▶ **What you should do**
Copy out every line of the data below word for word, with nothing changed, added, or left out.
──────── Data to process
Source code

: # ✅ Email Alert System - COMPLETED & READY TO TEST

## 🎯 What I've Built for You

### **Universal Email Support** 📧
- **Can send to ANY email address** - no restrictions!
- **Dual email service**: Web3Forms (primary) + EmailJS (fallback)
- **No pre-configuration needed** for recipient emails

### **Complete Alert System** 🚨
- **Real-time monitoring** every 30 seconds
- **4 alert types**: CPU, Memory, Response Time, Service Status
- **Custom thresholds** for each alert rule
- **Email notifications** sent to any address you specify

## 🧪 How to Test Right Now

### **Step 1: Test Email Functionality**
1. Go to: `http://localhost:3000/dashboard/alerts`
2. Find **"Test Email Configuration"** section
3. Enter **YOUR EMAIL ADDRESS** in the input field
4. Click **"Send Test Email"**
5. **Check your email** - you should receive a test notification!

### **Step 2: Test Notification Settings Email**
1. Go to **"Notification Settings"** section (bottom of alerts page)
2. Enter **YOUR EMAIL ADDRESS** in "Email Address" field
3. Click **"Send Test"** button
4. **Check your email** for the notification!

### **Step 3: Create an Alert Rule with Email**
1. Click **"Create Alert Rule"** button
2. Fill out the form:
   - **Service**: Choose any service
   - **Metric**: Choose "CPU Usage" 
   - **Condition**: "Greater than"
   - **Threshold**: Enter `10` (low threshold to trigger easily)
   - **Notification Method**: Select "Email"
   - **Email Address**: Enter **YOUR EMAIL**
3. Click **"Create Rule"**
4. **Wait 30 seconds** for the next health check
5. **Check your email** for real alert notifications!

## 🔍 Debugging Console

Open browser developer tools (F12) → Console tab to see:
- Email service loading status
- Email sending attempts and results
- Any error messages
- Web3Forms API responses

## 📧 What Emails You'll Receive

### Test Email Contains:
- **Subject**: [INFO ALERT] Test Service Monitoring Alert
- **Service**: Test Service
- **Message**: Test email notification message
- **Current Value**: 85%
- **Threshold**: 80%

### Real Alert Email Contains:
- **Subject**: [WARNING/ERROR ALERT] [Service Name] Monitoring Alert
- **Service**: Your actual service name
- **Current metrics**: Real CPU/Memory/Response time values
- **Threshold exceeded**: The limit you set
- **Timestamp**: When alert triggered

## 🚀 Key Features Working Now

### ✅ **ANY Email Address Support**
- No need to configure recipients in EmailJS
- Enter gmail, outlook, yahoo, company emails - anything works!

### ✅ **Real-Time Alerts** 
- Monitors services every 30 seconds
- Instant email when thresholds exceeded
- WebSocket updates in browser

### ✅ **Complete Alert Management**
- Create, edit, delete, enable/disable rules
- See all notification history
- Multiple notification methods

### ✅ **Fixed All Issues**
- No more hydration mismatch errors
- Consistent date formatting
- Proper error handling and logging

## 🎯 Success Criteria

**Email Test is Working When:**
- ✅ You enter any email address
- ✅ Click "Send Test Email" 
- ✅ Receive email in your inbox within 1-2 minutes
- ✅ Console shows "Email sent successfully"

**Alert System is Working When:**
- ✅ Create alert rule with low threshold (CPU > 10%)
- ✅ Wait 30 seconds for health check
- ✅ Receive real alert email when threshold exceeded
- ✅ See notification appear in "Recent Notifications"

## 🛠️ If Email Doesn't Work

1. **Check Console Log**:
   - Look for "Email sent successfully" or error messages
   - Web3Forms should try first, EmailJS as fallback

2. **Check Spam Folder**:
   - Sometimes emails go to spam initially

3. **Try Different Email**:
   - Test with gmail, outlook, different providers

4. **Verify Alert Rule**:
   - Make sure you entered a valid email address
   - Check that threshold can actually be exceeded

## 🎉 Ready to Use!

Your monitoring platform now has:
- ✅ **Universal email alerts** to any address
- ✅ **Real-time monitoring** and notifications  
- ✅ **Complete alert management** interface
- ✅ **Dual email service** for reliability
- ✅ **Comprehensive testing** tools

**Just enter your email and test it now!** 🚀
────────────────
▶ **Solution for this task**
Source code

: # ✅ Email Alert System - COMPLETED & READY TO TEST

## 🎯 What I've Built for You

### **Universal Email Support** 📧
- **Can send to ANY email address** - no restrictions!
- **Dual email service**: Web3Forms (primary) + EmailJS (fallback)
- **No pre-configuration needed** for recipient emails

### **Complete Alert System** 🚨
- **Real-time monitoring** every 30 seconds
- **4 alert types**: CPU, Memory, Response Time, Service Status
- **Custom thresholds** for each alert rule
- **Email notifications** sent to any address you specify

## 🧪 How to Test Right Now

### **Step 1: Test Email Functionality**
1. Go to: `http://localhost:3000/dashboard/alerts`
2. Find **"Test Email Configuration"** section
3. Enter **YOUR EMAIL ADDRESS** in the input field
4. Click **"Send Test Email"**
5. **Check your email** - you should receive a test notification!

### **Step 2: Test Notification Settings Email**
1. Go to **"Notification Settings"** section (bottom of alerts page)
2. Enter **YOUR EMAIL ADDRESS** in "Email Address" field
3. Click **"Send Test"** button
4. **Check your email** for the notification!

### **Step 3: Create an Alert Rule with Email**
1. Click **"Create Alert Rule"** button
2. Fill out the form:
   - **Service**: Choose any service
   - **Metric**: Choose "CPU Usage" 
   - **Condition**: "Greater than"
   - **Threshold**: Enter `10` (low threshold to trigger easily)
   - **Notification Method**: Select "Email"
   - **Email Address**: Enter **YOUR EMAIL**
3. Click **"Create Rule"**
4. **Wait 30 seconds** for the next health check
5. **Check your email** for real alert notifications!

## 🔍 Debugging Console

Open browser developer tools (F12) → Console tab to see:
- Email service loading status
- Email sending attempts and results
- Any error messages
- Web3Forms API responses

## 📧 What Emails You'll Receive

### Test Email Contains:
- **Subject**: [INFO ALERT] Test Service Monitoring Alert
- **Service**: Test Service
- **Message**: Test email notification message
- **Current Value**: 85%
- **Threshold**: 80%

### Real Alert Email Contains:
- **Subject**: [WARNING/ERROR ALERT] [Service Name] Monitoring Alert
- **Service**: Your actual service name
- **Current metrics**: Real CPU/Memory/Response time values
- **Threshold exceeded**: The limit you set
- **Timestamp**: When alert triggered

## 🚀 Key Features Working Now

### ✅ **ANY Email Address Support**
- No need to configure recipients in EmailJS
- Enter gmail, outlook, yahoo, company emails - anything works!

### ✅ **Real-Time Alerts** 
- Monitors services every 30 seconds
- Instant email when thresholds exceeded
- WebSocket updates in browser

### ✅ **Complete Alert Management**
- Create, edit, delete, enable/disable rules
- See all notification history
- Multiple notification methods

### ✅ **Fixed All Issues**
- No more hydration mismatch errors
- Consistent date formatting
- Proper error handling and logging

## 🎯 Success Criteria

**Email Test is Working When:**
- ✅ You enter any email address
- ✅ Click "Send Test Email" 
- ✅ Receive email in your inbox within 1-2 minutes
- ✅ Console shows "Email sent successfully"

**Alert System is Working When:**
- ✅ Create alert rule with low threshold (CPU > 10%)
- ✅ Wait 30 seconds for health check
- ✅ Receive real alert email when threshold exceeded
- ✅ See notification appear in "Recent Notifications"

## 🛠️ If Email Doesn't Work

1. **Check Console Log**:
   - Look for "Email sent successfully" or error messages
   - Web3Forms should try first, EmailJS as fallback

2. **Check Spam Folder**:
   - Sometimes emails go to spam initially

3. **Try Different Email**:
   - Test with gmail, outlook, different providers

4. **Verify Alert Rule**:
   - Make sure you entered a valid email address
   - Check that threshold can actually be exceeded

## 🎉 Ready to Use!

Your monitoring platform now has:
- ✅ **Universal email alerts** to any address
- ✅ **Real-time monitoring** and notifications  
- ✅ **Complete alert management** interface
- ✅ **Dual email service** for reliability
- ✅ **Comprehensive testing** tools

**Just enter your email and test it now!** 🚀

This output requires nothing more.